Sheikh Muhammad Ali al-Juzu (Mufti Lebanon yang beraliran Sunni) menyatakan bahwa kloning manusia akan mengakibatkan sendi kehidupan keluarga menjadi terancam hilang atau hancur, karena manusia yang lahir melalui proses kloning tidak dikenal siapa ibu dan bapaknya, atau dia adalah percampuran antara dua wanita atau lebih sehingga tidak diketahui siapa ibunya. Selanjutnya kalau cloning dilakukan secara berulang-ulang, maka bagaimana kita dapat membedakan seseorang dari yang lain yang juga mengambil bentuk dan rupa yang sama.




BAB III
PENUTUP


A.      Kesimpulan
1.      Anak pungut atau anak temuan (al-Laqith) adalah anak yang ditelantarkan di jalanan, di pintu masjid, atau tempat lainnya, atau anak yang tersesat dari keluarganya, dan tidak diketahui nasab dan penanggung jawabnya yang kemudian diambil oleh seseorang untuk dijadikan sebagai anaknya. Anak pungut tidak memiliki hubungan nasab dengan orang tua pungutnya.
2.   Anak angkat adalah anak yang dalam hal pemeliharaan untuk hidupnya sehari-hari, biaya pendidikan dan sebagainya beralih tanggung jawabnya dari orang tua asal kepada orang tua angkatnya berdasarkan putusan pengadilan. Sama seperti anak pungut, anak angkat juga tidak memiliki hubungan nasab dengan orang tua angkatnya.
3. Bayi tabung adalah suatu proses pembuahan dengan mempertemukan sel telur dan spermatozoa dalam sebuah tabung.

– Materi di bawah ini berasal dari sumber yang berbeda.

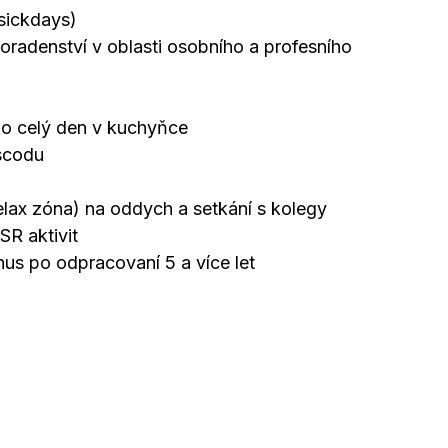
sickdays)
oradenství v oblasti osobního a profesního
 po celý den v kuchyňce
sscodu
elax zóna) na oddych a setkání s kolegy
SR aktivit
nus po odpracovaní 5 a více let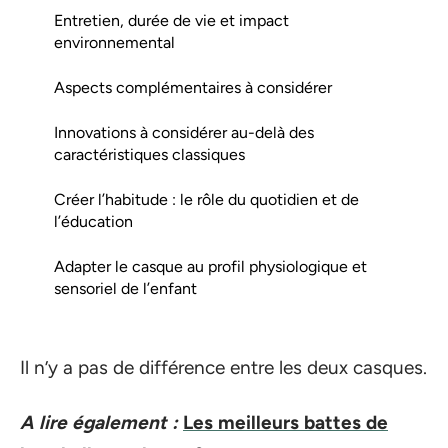
Entretien, durée de vie et impact
environnemental
Aspects complémentaires à considérer
Innovations à considérer au-delà des
caractéristiques classiques
Créer l’habitude : le rôle du quotidien et de
l’éducation
Adapter le casque au profil physiologique et
sensoriel de l’enfant
Il n’y a pas de différence entre les deux casques.
A lire également :
Les meilleurs battes de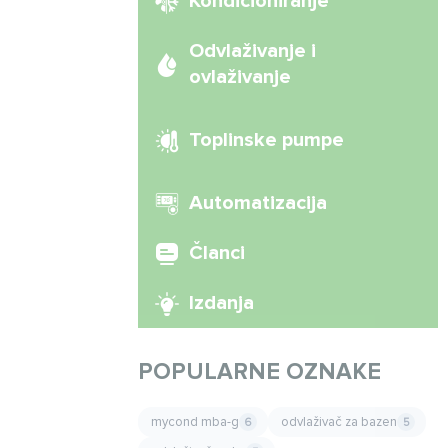
Kondicioniranje
Odvlaživanje i
ovlaživanje
Toplinske pumpe
Automatizacija
Članci
Izdanja
POPULARNE OZNAKE
mycond mba-g
odvlaživač za bazen
6
5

Hal ini diperbolehkan selama sel sperma dan sel telur dari pasangan suami istri yang sah. Sedangkan kloning adalah teknik pembuatan keturunan dengan kode etik yang sama dengan induk yaitu berupa manusia. Sheikh Muhammad Thanthawi dan Sheikh Muhammad Jamil Hammud Al-’Amily mengatakan bahwa kloning dalam upaya mereproduksi manusia terdapat pelecehan terhadap kehormatan manusia yang mestinya dijunjung tinggi.







DAFTAR PUSTAKA

Shalih. 2017. Fikih Muyassar. Jakarta: Darul Haq.
Zuhdi, Masyruq. 1993. Masail Fiqhiyah. Jakarta: CV HAJI MASAGUNG.







[1] Syaikh Shalih, Fikih Muyassar, (Jakarta: Darul Haq, 2017) hlm. 423.
[2] Masyfuq Zuhdi, Masail Fiqhiyah, (Jakarta: CV HAJI MASAGUNG, 1993), hlm. 19.
[3] Masyfuq Zuhdi, Masail Fiqhiyah, (Jakarta: CV HAJI MASAGUNG, 1993), hlm. 21.